(Document understanding data)

****************************************

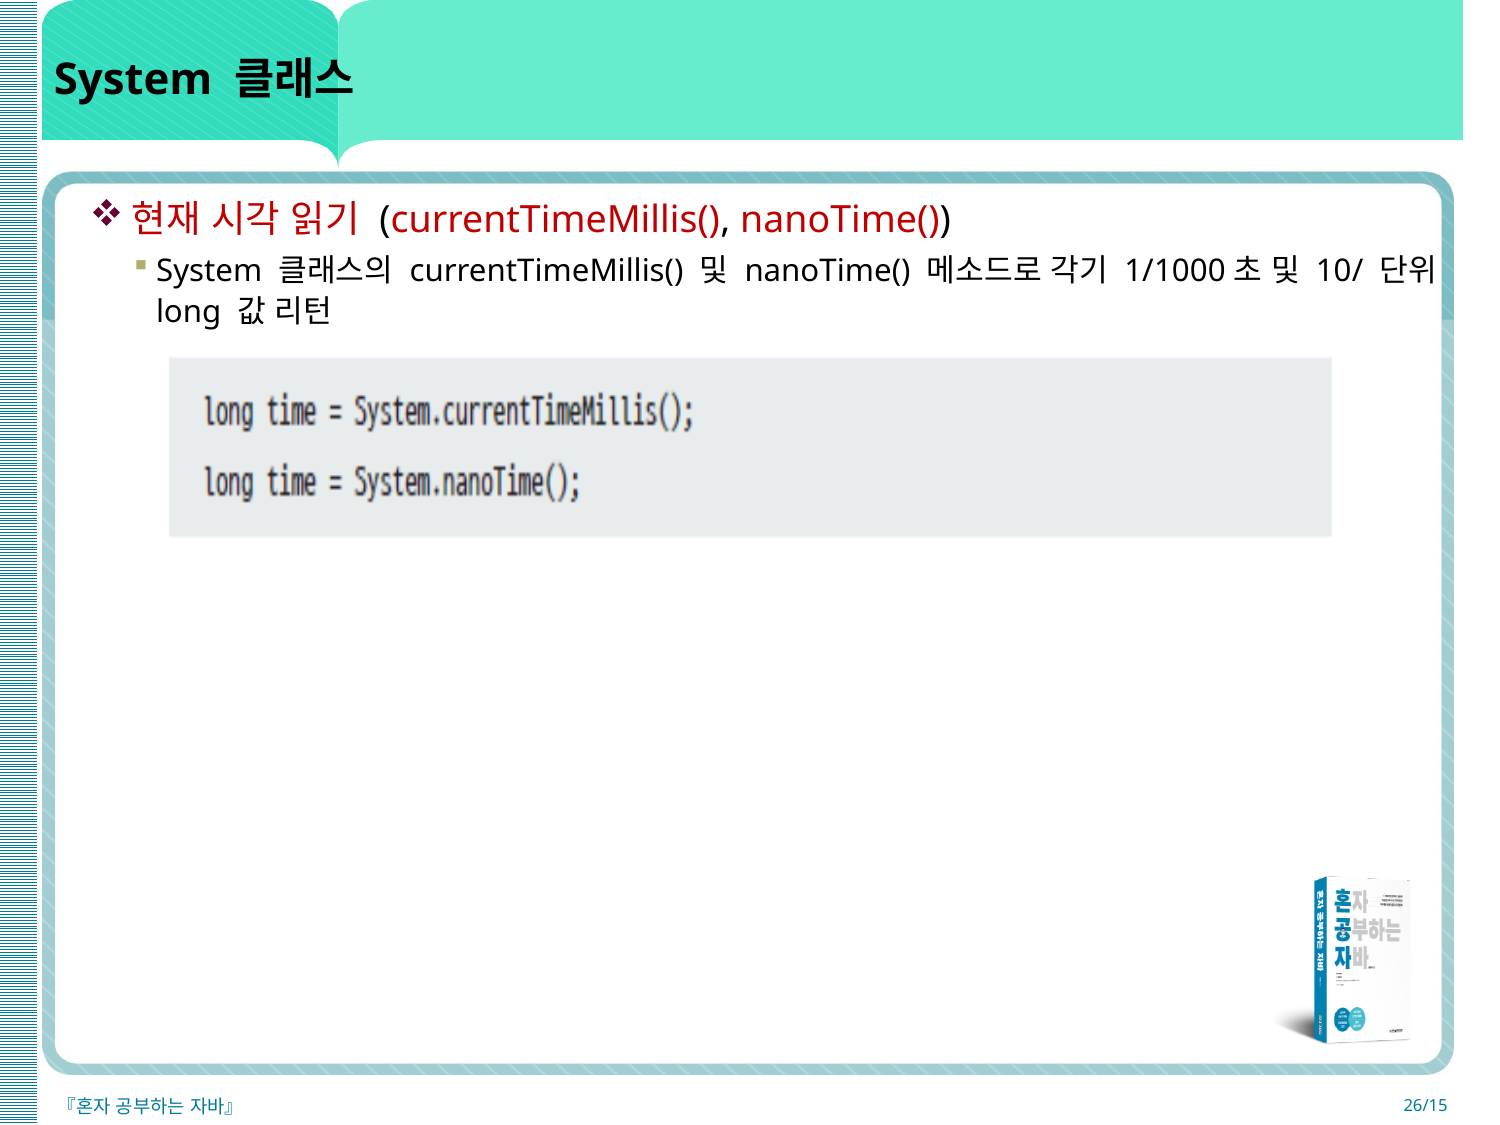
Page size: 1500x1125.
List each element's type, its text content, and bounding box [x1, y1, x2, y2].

picture [116, 1102, 131, 1107]
picture [225, 1102, 232, 1115]
picture [42, 0, 1488, 1122]
picture [68, 1097, 75, 1110]
title System 클래스 [39, 42, 1280, 138]
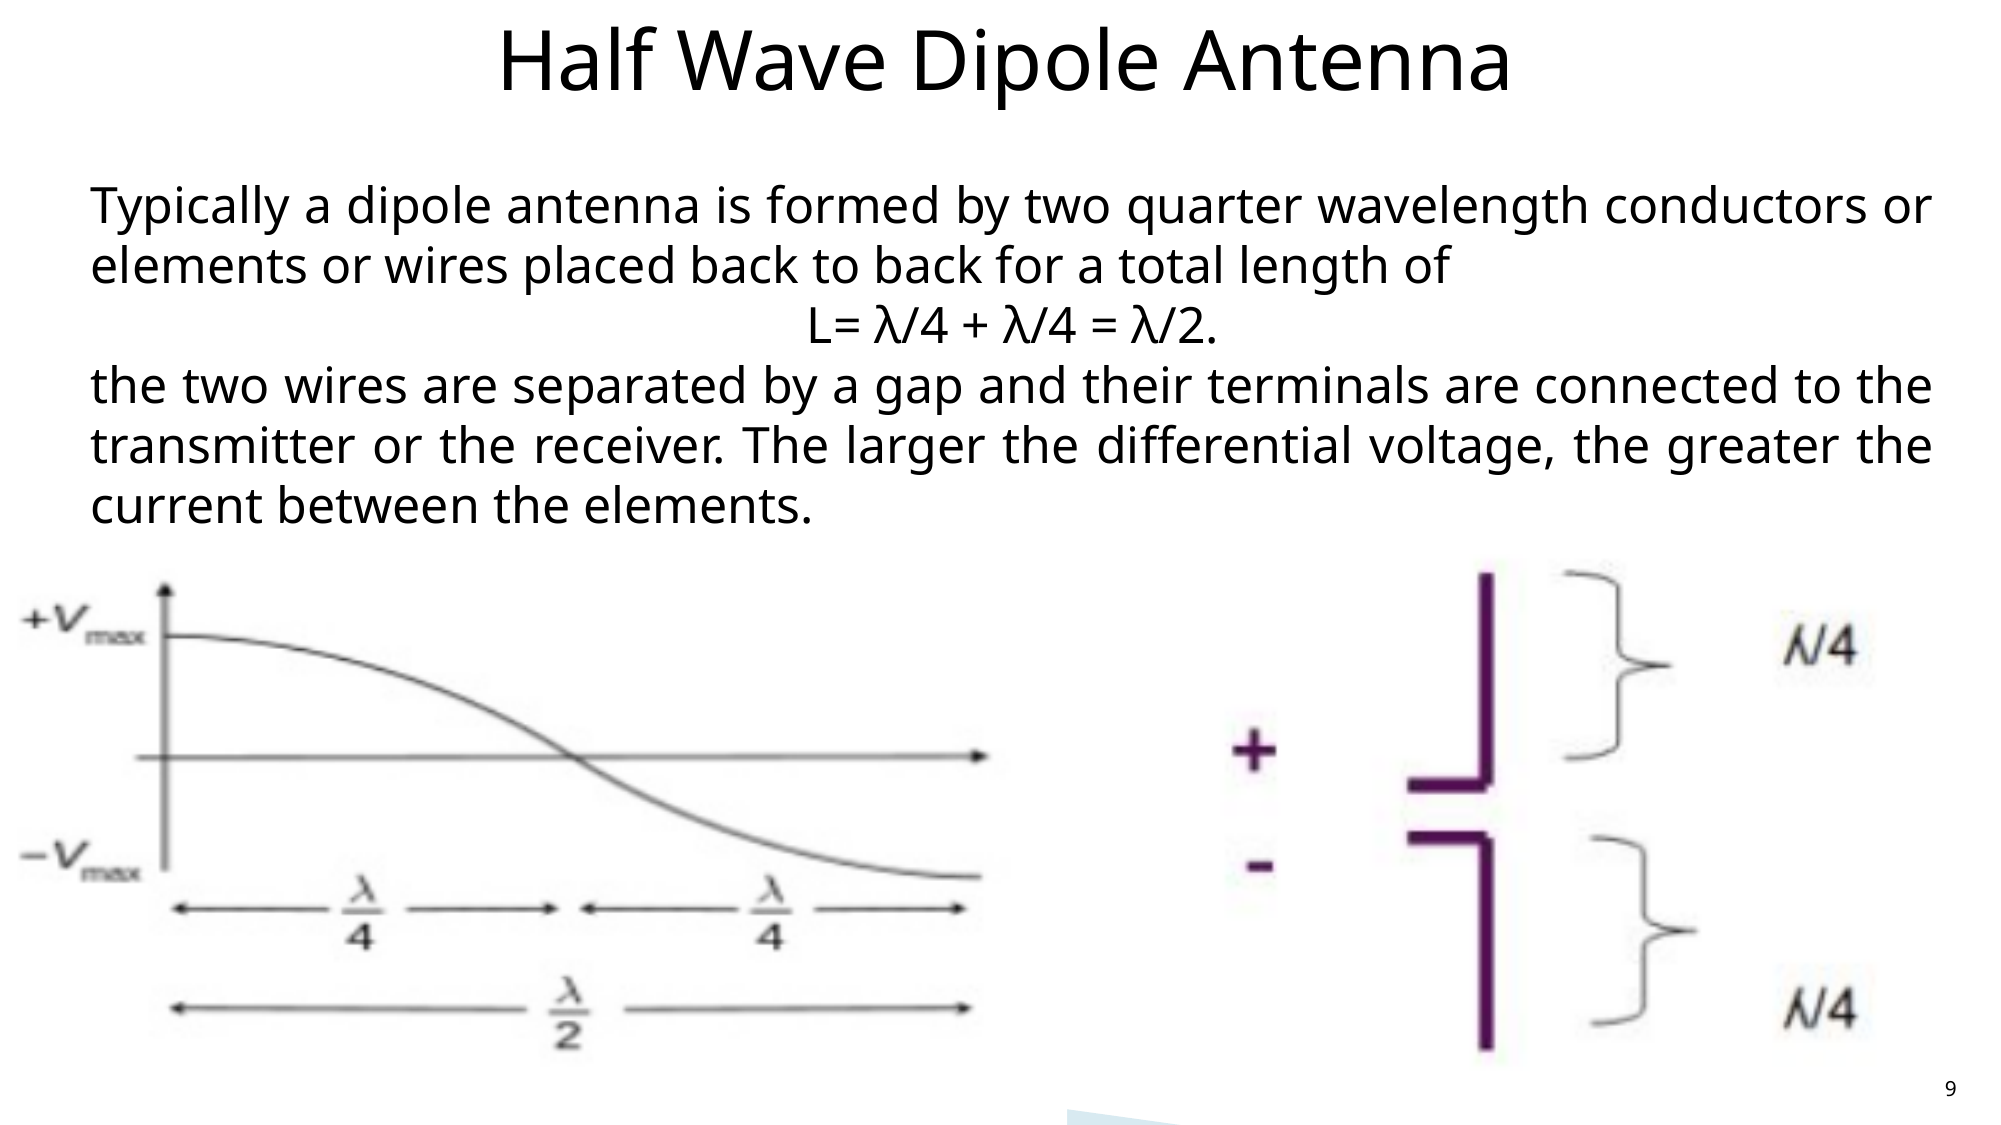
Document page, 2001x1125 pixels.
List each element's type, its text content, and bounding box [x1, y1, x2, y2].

picture [1185, 515, 1920, 1112]
text_box Half Wave Dipole Antenna [159, 0, 1853, 115]
slide_number 9 [1925, 1051, 1972, 1112]
text_box Typically a dipole antenna is formed by two quarter wavelength conductors or elements or wires placed back to back for a total length of L= λ/4 + λ/4 = λ/2. the two wires are separated by a gap and their terminals are connected to the transmitter or the receiver. The larger the differential voltage, the greater the current between the elements. [76, 166, 1950, 542]
picture [0, 500, 1068, 1125]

****************************************

**Exercise goal:**
Transcribe exactly the lines that run from the first line of the records above through the line with "Document page, 2001x1125 pixels.", and include both of those lines; pictures stay out.

**Exercise answer:**
Page size: 1500x1125.
List each element's type, its text content, and bounding box [x1, y1, x2, y2].

picture [116, 1102, 131, 1107]
picture [225, 1102, 232, 1115]
picture [42, 0, 1488, 1122]
picture [68, 1097, 75, 1110]
title System 클래스 [39, 42, 1280, 138]
Document page, 2001x1125 pixels.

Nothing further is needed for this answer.